**WHAT THIS TASK INVOLVES:**
Leave every picture out and return the rest of the listing verbatim.

**RECORD EXTRACTS:**
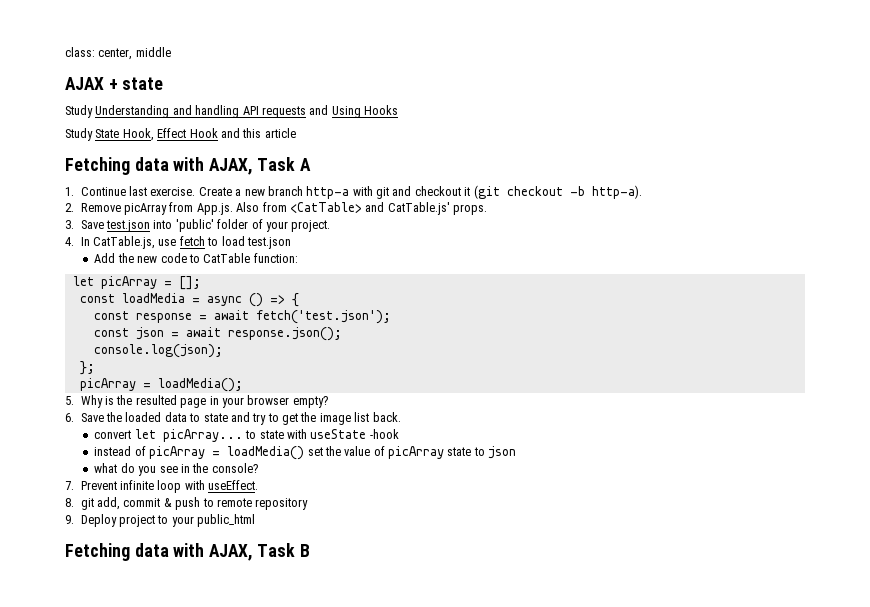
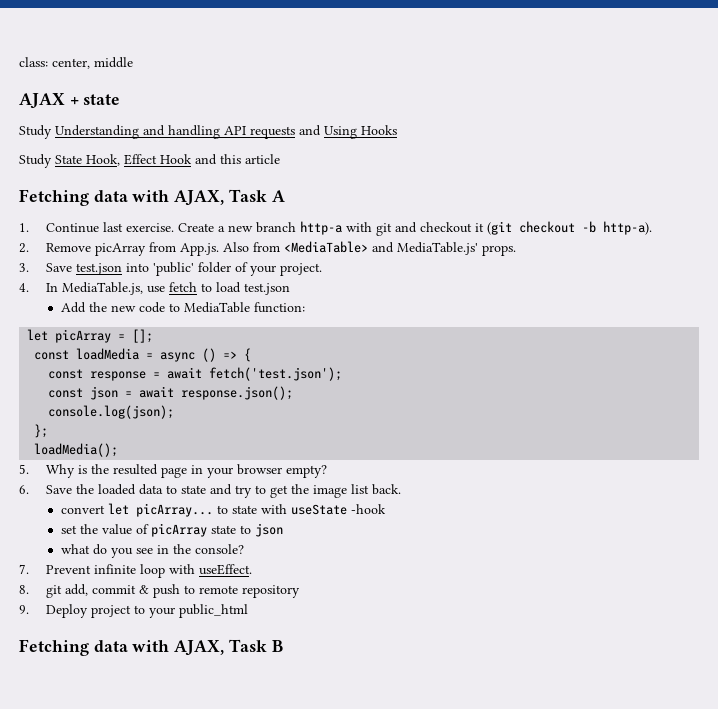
[289,202,450,215] <CatTable> and CatTable.js' -> [283,241,478,255] <MediaTable> and MediaTable.js'
[93,236,156,249] CatTable.js, -> [61,282,143,295] MediaTable.js,
[203,253,251,263] CatTable -> [183,302,250,313] MediaTable
[79,378,151,391] picArray = -> (49, 431) none
[94,446,305,460] instead of picArray = loadMedia() -> (386, 509) none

**EXERCISE ANSWER:**
[289,202,450,215] <CatTable> and CatTable.js' -> [283,241,478,255] <MediaTable> and MediaTable.js'
[93,236,156,249] CatTable.js, -> [61,282,143,295] MediaTable.js,
[203,253,251,263] CatTable -> [183,302,250,313] MediaTable
[79,378,151,391] picArray = -> (49, 431) none
[94,446,305,460] instead of picArray = loadMedia() -> (386, 509) none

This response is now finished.